Chipping Campden, Carversville and an American Cry for Help

Note from Anne: I wrote this reverie in May, 2008, when Anne of Carversville was still a baby not quite sure what she would be when she grew up.

Writing now about Kate Moss photographed wearing no makeup at her house in the Cotswolds and her friend Stella McCartney last week, at her Cotswolds house nearby, I went searching for this piece that I wrote about Fleecydale Road in Bucks County and my first trip to England.

Some of my worst concerns have come true regarding the global economy and America’s in particular. Yes, we may recover but we are now essentially a two-class society of rich and moderately well-off people and poor ones. Our middle class is gone and we are all learning to make do.

The British are experts at ‘making do’, recycling and a host of progressive sustainability intiatives that keep them close to the land. I do believe they — like the French — have something to teach us about the next chapter of American life.

Yes, the luxury market is back in full swing. The bonuses on Wall Street will set all-time records, according to press reports. But that’s only one part of our American story. These reflections are for the rest of us.
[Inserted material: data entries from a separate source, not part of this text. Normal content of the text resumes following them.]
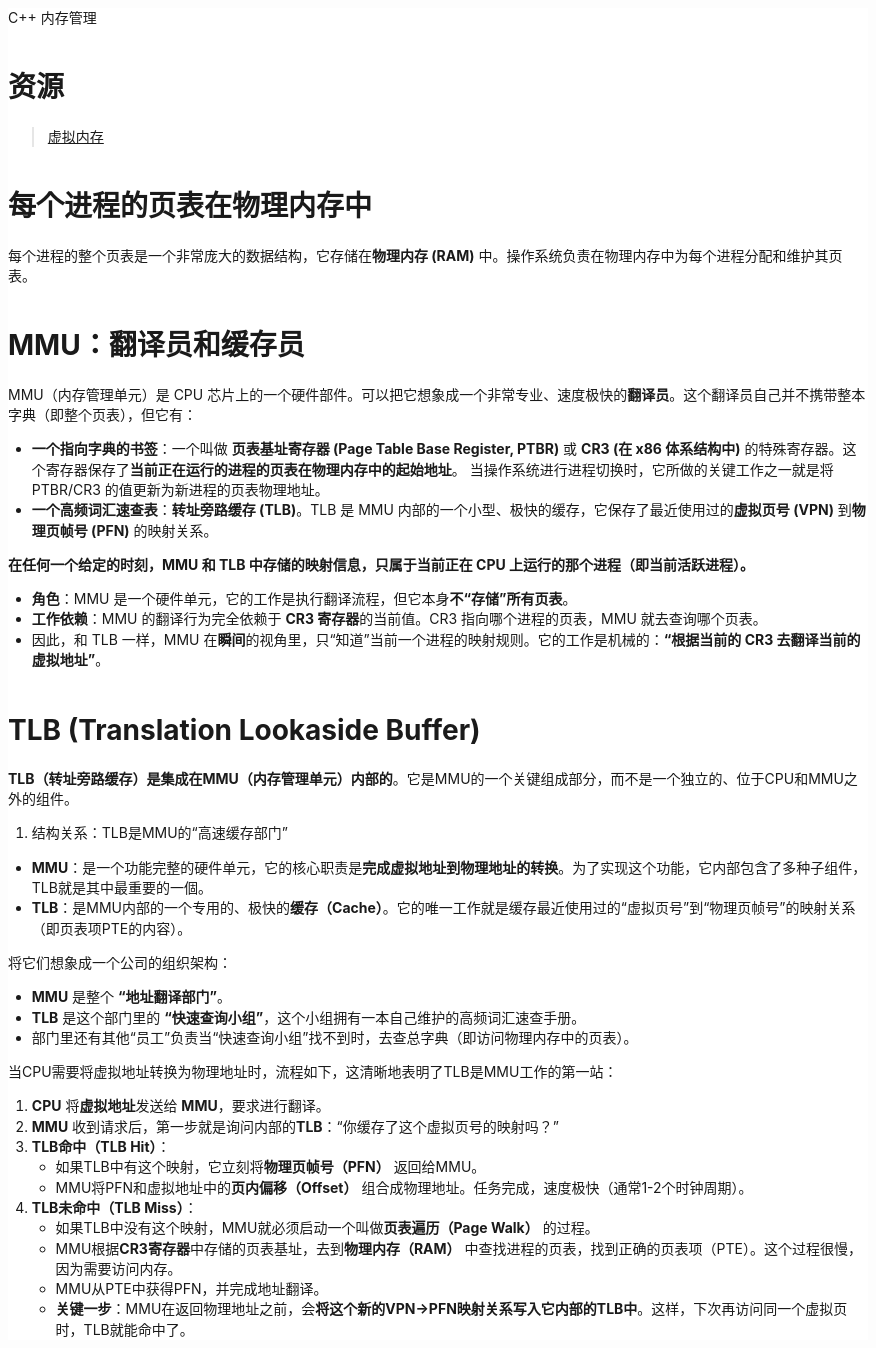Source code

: C++ 内存管理


# 资源
> [虚拟内存](https://xiaolincoding.com/os/3_memory/vmem.html#虚拟内存)

# 每个进程的页表在物理内存中

每个进程的整个页表是一个非常庞大的数据结构，它存储在**物理内存 (RAM)** 中。操作系统负责在物理内存中为每个进程分配和维护其页表。

# MMU：翻译员和缓存员

MMU（内存管理单元）是 CPU 芯片上的一个硬件部件。可以把它想象成一个非常专业、速度极快的**翻译员**。这个翻译员自己并不携带整本字典（即整个页表），但它有：
*   **一个指向字典的书签**：一个叫做 **页表基址寄存器 (Page Table Base Register, PTBR)** 或 **CR3 (在 x86 体系结构中)** 的特殊寄存器。这个寄存器保存了**当前正在运行的进程的页表在物理内存中的起始地址**。
    当操作系统进行进程切换时，它所做的关键工作之一就是将 PTBR/CR3 的值更新为新进程的页表物理地址。
*   **一个高频词汇速查表**：**转址旁路缓存 (TLB)**。TLB 是 MMU 内部的一个小型、极快的缓存，它保存了最近使用过的**虚拟页号 (VPN)** 到**物理页帧号 (PFN)** 的映射关系。


**在任何一个给定的时刻，MMU 和 TLB 中存储的映射信息，只属于当前正在 CPU 上运行的那个进程（即当前活跃进程）。**

*   **角色**：MMU 是一个硬件单元，它的工作是执行翻译流程，但它本身**不“存储”所有页表**。
*   **工作依赖**：MMU 的翻译行为完全依赖于 **CR3 寄存器**的当前值。CR3 指向哪个进程的页表，MMU 就去查询哪个页表。
*   因此，和 TLB 一样，MMU 在**瞬间**的视角里，只“知道”当前一个进程的映射规则。它的工作是机械的：**“根据当前的 CR3 去翻译当前的虚拟地址”**。

# TLB (Translation Lookaside Buffer) 

**TLB（转址旁路缓存）是集成在MMU（内存管理单元）内部的**。它是MMU的一个关键组成部分，而不是一个独立的、位于CPU和MMU之外的组件。

1. 结构关系：TLB是MMU的“高速缓存部门”

*   **MMU**：是一个功能完整的硬件单元，它的核心职责是**完成虚拟地址到物理地址的转换**。为了实现这个功能，它内部包含了多种子组件，TLB就是其中最重要的一個。
*   **TLB**：是MMU内部的一个专用的、极快的**缓存（Cache）**。它的唯一工作就是缓存最近使用过的“虚拟页号”到“物理页帧号”的映射关系（即页表项PTE的内容）。

将它们想象成一个公司的组织架构：
*   **MMU** 是整个 **“地址翻译部门”**。
*   **TLB** 是这个部门里的 **“快速查询小组”**，这个小组拥有一本自己维护的高频词汇速查手册。
*   部门里还有其他“员工”负责当“快速查询小组”找不到时，去查总字典（即访问物理内存中的页表）。

当CPU需要将虚拟地址转换为物理地址时，流程如下，这清晰地表明了TLB是MMU工作的第一站：

1.  **CPU** 将**虚拟地址**发送给 **MMU**，要求进行翻译。
2.  **MMU** 收到请求后，第一步就是询问内部的**TLB**：“你缓存了这个虚拟页号的映射吗？”
3.  **TLB命中（TLB Hit）**：
    *   如果TLB中有这个映射，它立刻将**物理页帧号（PFN）** 返回给MMU。
    *   MMU将PFN和虚拟地址中的**页内偏移（Offset）** 组合成物理地址。任务完成，速度极快（通常1-2个时钟周期）。
4.  **TLB未命中（TLB Miss）**：
    *   如果TLB中没有这个映射，MMU就必须启动一个叫做**页表遍历（Page Walk）** 的过程。
    *   MMU根据**CR3寄存器**中存储的页表基址，去到**物理内存（RAM）** 中查找进程的页表，找到正确的页表项（PTE）。这个过程很慢，因为需要访问内存。
    *   MMU从PTE中获得PFN，并完成地址翻译。
    *   **关键一步**：MMU在返回物理地址之前，会**将这个新的VPN->PFN映射关系写入它内部的TLB中**。这样，下次再访问同一个虚拟页时，TLB就能命中了。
Originally written on May 8, 2008

Each time I drive down Carversville’s Fleecydale Road, I think of Chipping Campden, in the English Cotswolds. I speak often of my sailing trip to Ithaca, in the Ionian Sea. In fact, on that same May trip, I spent a week in England, touring the English Countryside.

My attachment to Carversville is surely inspired by my memories of the English landscape and an entire week when not one drop of rain fell on my head. Decades later, I can vividly recall my English experience, enhanced now by Helen Mirren’s fantastic portayal of Elizabeth II in “The Queen”.

Flowers and nature are a long-time passion of mine, and I marvelled at the sight of so many beautiful gardens in a single ride through the English countryside. Roaming through Oxfordshire, Worcestershire and Warwickshire, I was mesmerized by fields of vibrant rape, captured here by Flickr photographer algo:

Today, I read that an estimated 600,000 hectares of land are covered in rape, with production expected to top two million tons this year.

For farmers it turns a healthy profit with unlimited demand for the seed as a biofuel - much of the UK’s production goes to Germany to make biodiesel - and to make “extra virgin rapeseed oil”, an alternative to olive oil.